Many symptoms can be alleviated with the right treatment, says Judith Bruchfeld. She is therefore critical of the fact that almost all post-covid specialised clinics in Sweden have been closed down, while the knowledge support issued by the National Board of Health and Welfare is too vague to provide good support to doctors at all the country's primary care clinics.
Patients need help from someone who sees the disease as a whole, not just a vague collection of symptoms, she says.
Hopes for research
- ‘It is high time to create resources for this patient group. Many suffer in silence, they are so ill that they do not have the energy to push for adequate care. There is also a lack of resources and a better chain of care between primary care and other healthcare providers at the specialist level. There is a lot that needs to be done. It's been 5 years since the start of the pandemic. This is long overdue,’ says Judith Bruchfeld.
Marie Ewerz went to a post-covid rehab clinic in Linköping - until the region closed it down this spring.
- ‘It's a real shame. That's where all the knowledge was,’ she says.
Now she meets an occupational therapist at a neurological rehabilitation unit instead.
The goals in the rehabilitation plan they have drawn up are very, very small.
For example, she should be able to follow the lines of a text well enough to bake a recipe from a cookbook.

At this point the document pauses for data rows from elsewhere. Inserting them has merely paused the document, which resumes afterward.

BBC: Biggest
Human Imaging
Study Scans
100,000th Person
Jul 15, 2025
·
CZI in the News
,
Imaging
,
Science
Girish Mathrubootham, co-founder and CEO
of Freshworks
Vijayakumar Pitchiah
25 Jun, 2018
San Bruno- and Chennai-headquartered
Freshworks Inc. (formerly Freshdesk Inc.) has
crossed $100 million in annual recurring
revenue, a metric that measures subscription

- When I read that plan, I can think: Oh my God, am I this sick? says Marie Ewerz.
She has no hope that the care will make her well.
- ‘Not based on the care I receive today. I hope that research is progressing, I know that they are doing research at full speed. I must try to have that hope. My goal is to get well. And if not fully healthy, then at least better. That's the attitude,’ she says.
‘Not working as a human being’
Often the road to recovery just seems to get longer and longer.
She suffers from exertion-induced deterioration (PEM), the same as ME patients can have.
- ‘If I go for a walk, I get sick for the rest of the afternoon. I get a fever, I feel like I have the flu.
And she doesn't get better.
- Quite the opposite. These pem attacks are getting worse, the brain fatigue is getting worse and worse. I'm not functioning as a human being. At the same time, you always have in your head that you want to be who you were. I want so much, but I can't do it.